**Directions for this task:**
Would you transcribe all of the data exactly, down to the last character?

**Supplied entries:**
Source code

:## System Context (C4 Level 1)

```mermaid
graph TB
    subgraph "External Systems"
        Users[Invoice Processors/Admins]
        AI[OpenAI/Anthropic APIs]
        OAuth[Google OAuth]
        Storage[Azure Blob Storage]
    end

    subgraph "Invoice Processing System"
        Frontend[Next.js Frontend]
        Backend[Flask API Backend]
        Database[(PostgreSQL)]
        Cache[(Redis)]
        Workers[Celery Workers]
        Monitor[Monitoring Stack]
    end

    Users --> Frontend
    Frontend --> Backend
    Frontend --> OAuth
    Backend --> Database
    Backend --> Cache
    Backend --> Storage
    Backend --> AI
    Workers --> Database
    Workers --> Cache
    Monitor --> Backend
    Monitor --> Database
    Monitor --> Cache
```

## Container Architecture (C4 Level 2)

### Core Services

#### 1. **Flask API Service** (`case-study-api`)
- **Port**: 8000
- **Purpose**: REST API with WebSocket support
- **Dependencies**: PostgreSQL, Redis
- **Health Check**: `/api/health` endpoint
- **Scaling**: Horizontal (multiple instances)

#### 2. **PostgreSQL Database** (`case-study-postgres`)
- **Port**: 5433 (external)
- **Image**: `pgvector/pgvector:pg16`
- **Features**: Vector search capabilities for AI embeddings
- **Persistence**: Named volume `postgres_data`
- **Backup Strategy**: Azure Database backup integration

**Task response:**
Source code

:## System Context (C4 Level 1)

```mermaid
graph TB
    subgraph "External Systems"
        Users[Invoice Processors/Admins]
        AI[OpenAI/Anthropic APIs]
        OAuth[Google OAuth]
        Storage[Azure Blob Storage]
    end

    subgraph "Invoice Processing System"
        Frontend[Next.js Frontend]
        Backend[Flask API Backend]
        Database[(PostgreSQL)]
        Cache[(Redis)]
        Workers[Celery Workers]
        Monitor[Monitoring Stack]
    end

    Users --> Frontend
    Frontend --> Backend
    Frontend --> OAuth
    Backend --> Database
    Backend --> Cache
    Backend --> Storage
    Backend --> AI
    Workers --> Database
    Workers --> Cache
    Monitor --> Backend
    Monitor --> Database
    Monitor --> Cache
```

## Container Architecture (C4 Level 2)

### Core Services

#### 1. **Flask API Service** (`case-study-api`)
- **Port**: 8000
- **Purpose**: REST API with WebSocket support
- **Dependencies**: PostgreSQL, Redis
- **Health Check**: `/api/health` endpoint
- **Scaling**: Horizontal (multiple instances)

#### 2. **PostgreSQL Database** (`case-study-postgres`)
- **Port**: 5433 (external)
- **Image**: `pgvector/pgvector:pg16`
- **Features**: Vector search capabilities for AI embeddings
- **Persistence**: Named volume `postgres_data`
- **Backup Strategy**: Azure Database backup integration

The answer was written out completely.